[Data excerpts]

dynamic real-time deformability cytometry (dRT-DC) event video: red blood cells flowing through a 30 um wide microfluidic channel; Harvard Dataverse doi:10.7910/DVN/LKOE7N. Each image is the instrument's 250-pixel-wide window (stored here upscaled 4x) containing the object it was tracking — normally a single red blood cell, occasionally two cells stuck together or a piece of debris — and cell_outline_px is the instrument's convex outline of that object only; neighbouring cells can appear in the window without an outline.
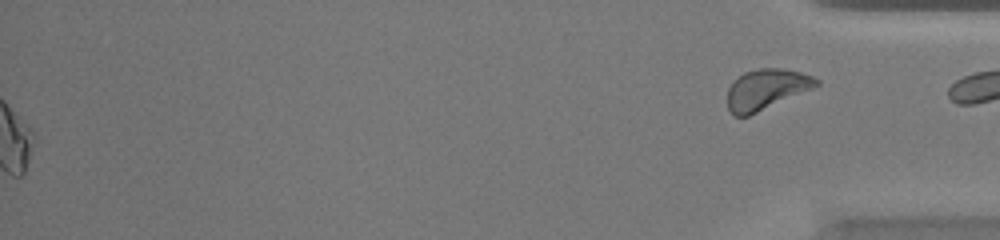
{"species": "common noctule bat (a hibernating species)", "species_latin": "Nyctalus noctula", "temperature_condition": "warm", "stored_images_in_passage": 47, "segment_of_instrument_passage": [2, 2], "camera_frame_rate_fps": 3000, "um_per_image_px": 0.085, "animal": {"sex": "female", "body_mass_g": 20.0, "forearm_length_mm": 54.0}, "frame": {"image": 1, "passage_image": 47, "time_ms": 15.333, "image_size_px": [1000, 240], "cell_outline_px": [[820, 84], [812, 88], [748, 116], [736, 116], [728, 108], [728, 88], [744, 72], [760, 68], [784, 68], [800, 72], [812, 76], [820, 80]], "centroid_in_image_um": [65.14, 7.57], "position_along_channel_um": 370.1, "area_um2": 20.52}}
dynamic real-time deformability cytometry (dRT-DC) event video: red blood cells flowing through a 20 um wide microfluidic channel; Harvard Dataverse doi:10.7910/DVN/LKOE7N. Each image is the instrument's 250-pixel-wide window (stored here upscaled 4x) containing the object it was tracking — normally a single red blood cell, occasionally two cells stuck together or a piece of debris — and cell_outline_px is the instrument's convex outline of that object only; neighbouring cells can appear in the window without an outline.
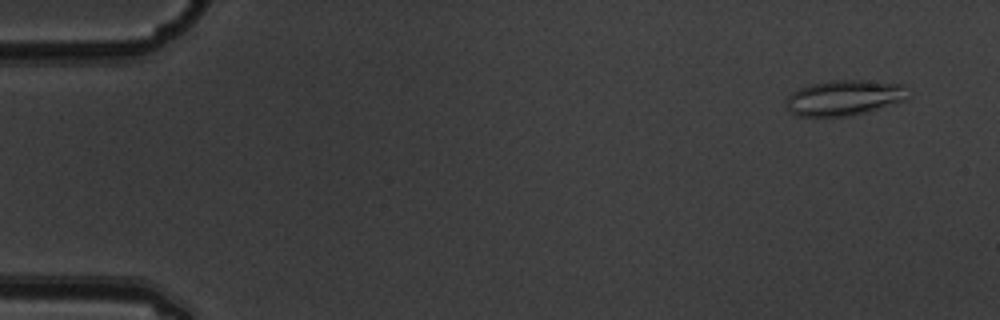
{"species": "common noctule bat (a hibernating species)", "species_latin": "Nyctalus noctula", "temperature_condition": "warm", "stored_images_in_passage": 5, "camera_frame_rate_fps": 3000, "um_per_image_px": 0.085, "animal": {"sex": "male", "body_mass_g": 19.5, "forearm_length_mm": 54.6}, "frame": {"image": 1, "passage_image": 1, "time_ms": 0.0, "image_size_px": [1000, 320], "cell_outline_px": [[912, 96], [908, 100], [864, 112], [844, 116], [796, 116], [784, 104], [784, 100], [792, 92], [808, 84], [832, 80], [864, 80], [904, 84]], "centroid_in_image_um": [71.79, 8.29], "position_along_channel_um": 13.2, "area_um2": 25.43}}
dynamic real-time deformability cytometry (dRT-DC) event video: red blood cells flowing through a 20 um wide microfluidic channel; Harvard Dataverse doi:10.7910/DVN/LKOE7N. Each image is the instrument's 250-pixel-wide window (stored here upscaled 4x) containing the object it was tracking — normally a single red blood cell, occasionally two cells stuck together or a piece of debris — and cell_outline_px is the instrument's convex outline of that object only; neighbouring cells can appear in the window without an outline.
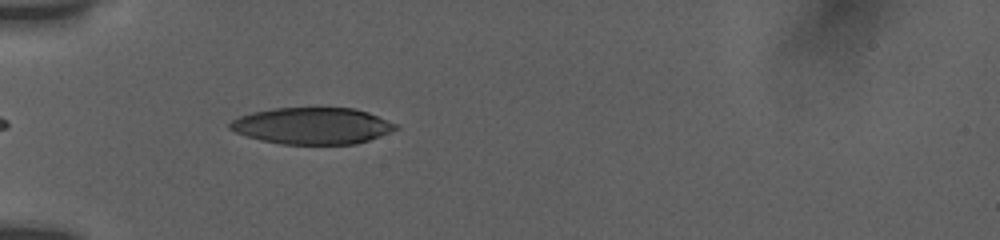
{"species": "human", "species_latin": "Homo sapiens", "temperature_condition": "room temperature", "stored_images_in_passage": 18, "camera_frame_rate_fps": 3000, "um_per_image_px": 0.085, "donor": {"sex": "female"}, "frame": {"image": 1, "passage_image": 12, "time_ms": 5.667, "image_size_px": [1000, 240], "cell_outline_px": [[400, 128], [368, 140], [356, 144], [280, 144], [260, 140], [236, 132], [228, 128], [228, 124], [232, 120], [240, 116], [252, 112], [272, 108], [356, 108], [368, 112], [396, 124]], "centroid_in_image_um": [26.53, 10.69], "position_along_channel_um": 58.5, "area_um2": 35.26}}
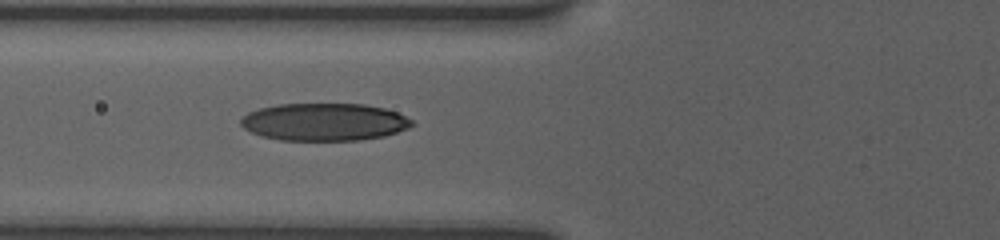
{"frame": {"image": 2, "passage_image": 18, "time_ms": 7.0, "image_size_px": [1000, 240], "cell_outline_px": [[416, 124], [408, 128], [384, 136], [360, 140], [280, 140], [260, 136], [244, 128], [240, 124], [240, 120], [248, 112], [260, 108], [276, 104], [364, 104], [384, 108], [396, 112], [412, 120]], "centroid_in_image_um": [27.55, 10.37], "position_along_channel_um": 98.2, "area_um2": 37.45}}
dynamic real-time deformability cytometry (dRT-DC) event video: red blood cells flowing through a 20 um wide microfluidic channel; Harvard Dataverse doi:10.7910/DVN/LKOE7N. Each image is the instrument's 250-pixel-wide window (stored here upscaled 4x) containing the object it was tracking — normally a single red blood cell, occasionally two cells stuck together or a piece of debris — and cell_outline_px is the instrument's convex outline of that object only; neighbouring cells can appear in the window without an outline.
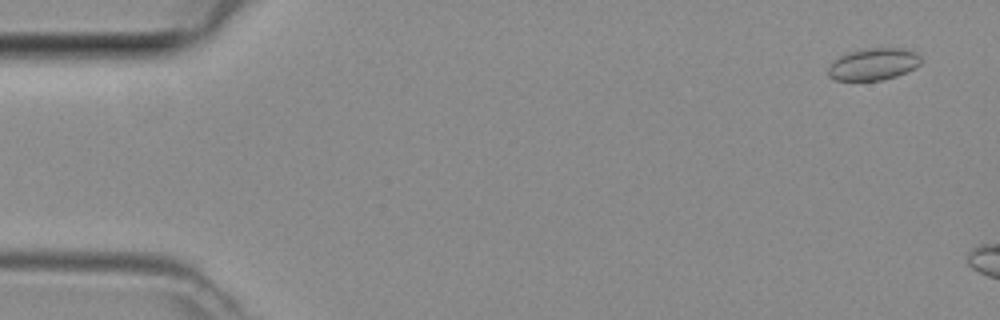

Exercise directions
Working from the material above, transcribe it exactly while omitting pictures.

The response
dynamic real-time deformability cytometry (dRT-DC) event video: red blood cells flowing through a 30 um wide microfluidic channel; Harvard Dataverse doi:10.7910/DVN/LKOE7N. Each image is the instrument's 250-pixel-wide window (stored here upscaled 4x) containing the object it was tracking — normally a single red blood cell, occasionally two cells stuck together or a piece of debris — and cell_outline_px is the instrument's convex outline of that object only; neighbouring cells can appear in the window without an outline.
{"species": "common noctule bat (a hibernating species)", "species_latin": "Nyctalus noctula", "temperature_condition": "warm", "stored_images_in_passage": 47, "segment_of_instrument_passage": [2, 2], "camera_frame_rate_fps": 3000, "um_per_image_px": 0.085, "animal": {"sex": "female", "body_mass_g": 20.0, "forearm_length_mm": 54.0}, "frame": {"image": 1, "passage_image": 47, "time_ms": 15.333, "image_size_px": [1000, 240], "cell_outline_px": [[820, 84], [812, 88], [748, 116], [736, 116], [728, 108], [728, 88], [744, 72], [760, 68], [784, 68], [800, 72], [812, 76], [820, 80]], "centroid_in_image_um": [65.14, 7.57], "position_along_channel_um": 370.1, "area_um2": 20.52}}
dynamic real-time deformability cytometry (dRT-DC) event video: red blood cells flowing through a 20 um wide microfluidic channel; Harvard Dataverse doi:10.7910/DVN/LKOE7N. Each image is the instrument's 250-pixel-wide window (stored here upscaled 4x) containing the object it was tracking — normally a single red blood cell, occasionally two cells stuck together or a piece of debris — and cell_outline_px is the instrument's convex outline of that object only; neighbouring cells can appear in the window without an outline.
{"species": "common noctule bat (a hibernating species)", "species_latin": "Nyctalus noctula", "temperature_condition": "warm", "stored_images_in_passage": 5, "camera_frame_rate_fps": 3000, "um_per_image_px": 0.085, "animal": {"sex": "male", "body_mass_g": 19.5, "forearm_length_mm": 54.6}, "frame": {"image": 1, "passage_image": 1, "time_ms": 0.0, "image_size_px": [1000, 320], "cell_outline_px": [[912, 96], [908, 100], [864, 112], [844, 116], [796, 116], [784, 104], [784, 100], [792, 92], [808, 84], [832, 80], [864, 80], [904, 84]], "centroid_in_image_um": [71.79, 8.29], "position_along_channel_um": 13.2, "area_um2": 25.43}}
dynamic real-time deformability cytometry (dRT-DC) event video: red blood cells flowing through a 20 um wide microfluidic channel; Harvard Dataverse doi:10.7910/DVN/LKOE7N. Each image is the instrument's 250-pixel-wide window (stored here upscaled 4x) containing the object it was tracking — normally a single red blood cell, occasionally two cells stuck together or a piece of debris — and cell_outline_px is the instrument's convex outline of that object only; neighbouring cells can appear in the window without an outline.
{"species": "human", "species_latin": "Homo sapiens", "temperature_condition": "room temperature", "stored_images_in_passage": 18, "camera_frame_rate_fps": 3000, "um_per_image_px": 0.085, "donor": {"sex": "female"}, "frame": {"image": 1, "passage_image": 12, "time_ms": 5.667, "image_size_px": [1000, 240], "cell_outline_px": [[400, 128], [368, 140], [356, 144], [280, 144], [260, 140], [236, 132], [228, 128], [228, 124], [232, 120], [240, 116], [252, 112], [272, 108], [356, 108], [368, 112], [396, 124]], "centroid_in_image_um": [26.53, 10.69], "position_along_channel_um": 58.5, "area_um2": 35.26}}
{"frame": {"image": 2, "passage_image": 18, "time_ms": 7.0, "image_size_px": [1000, 240], "cell_outline_px": [[416, 124], [408, 128], [384, 136], [360, 140], [280, 140], [260, 136], [244, 128], [240, 124], [240, 120], [248, 112], [260, 108], [276, 104], [364, 104], [384, 108], [396, 112], [412, 120]], "centroid_in_image_um": [27.55, 10.37], "position_along_channel_um": 98.2, "area_um2": 37.45}}
dynamic real-time deformability cytometry (dRT-DC) event video: red blood cells flowing through a 20 um wide microfluidic channel; Harvard Dataverse doi:10.7910/DVN/LKOE7N. Each image is the instrument's 250-pixel-wide window (stored here upscaled 4x) containing the object it was tracking — normally a single red blood cell, occasionally two cells stuck together or a piece of debris — and cell_outline_px is the instrument's convex outline of that object only; neighbouring cells can appear in the window without an outline.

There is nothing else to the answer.